Los Angeles Lakers guard Kobe Bryant(L) and Chicag

While the numbers may vary, the percentage of high school players who play high level, Division I NCAA College Basketball is extremely low. Taking it a step further, the percentage of Division I NCAA College Basketball players who go on to be NBA draft picks is far, far lower.

This article focuses solely on men’s basketball, but it is important for all high school athletes and college athletes to understand that these numbers reflect every professional sport. While a high school star might go on to be the best player on his college team, it does not guarantee that they will be a first round pick by an NBA team; there is much more that goes into being a professional athlete.

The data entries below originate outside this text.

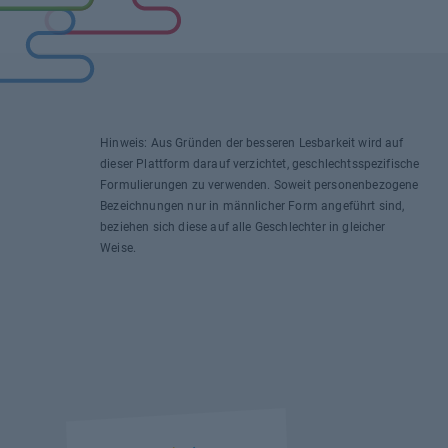
Hinweis: Aus Gründen der besseren Lesbarkeit wird auf
dieser Plattform darauf verzichtet, geschlechtsspezifische
Formulierungen zu verwenden. Soweit personenbezogene
Bezeichnungen nur in männlicher Form angeführt sind,
beziehen sich diese auf alle Geschlechter in gleicher
Weise.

Probability of Being Drafted

Male players are drafted into the National Basketball Association and female players are drafted into the Women's National Basketball Association. According to the National Association for Sport and Physical Education, college players from both men’s and women’s basketball have a very low probability of being drafted to play professional basketball.

  • For men, about three out of 10,000 male high school basketball players will be drafted into the NBA, or about .03 percent

For women, the numbers are similar:

  • One out of 5,000 players, or .02 percent, will be drafted into the WNBA

Longevity in the Sport

If you evaluate this statistic as information for your high school player, keep in mind a few other intriguing statistics:

  • Just 10.6 percent of the 2010-11 rosters include players who have just one year of experience
  • Players with four or fewer years of experience make up the largest part of the team rosters at 52.1 percent
  • Only 10.6 percent of players have more than four years of experience, which makes a long-term career in the NBA a long shot for most players
North Carolina State v Davidson

Plan for the Worst

If your high school player is drafted for the NBA at 19 years old or after one or two years of college as a student-athlete, he can still get a college education even without having any remaining eligibility to play hoops. An October 2009 article in "The New York Times" covered the return of many NBA players to college during the offseason.

Many players and coaches consider returning to college a smart move for a player. The rigors of professional sports and chance of basketball-ending injuries make a college or vocational education essential for a good career after the NBA.

Benefits of Team Sports

The good news is that team sports of almost any variety are very healthy for young kids and high schoolers, regardless of their desires to play college basketball or be in a league like the NFL or MLB.

Beyond the physical benefits, which can be significant given the spiraling statistics in childhood obesity levels, youth sports also provide significant social and emotional benefits. Youth players, regardless of gender, have stronger social development skills, moral development and are less likely to engage in gang behavior.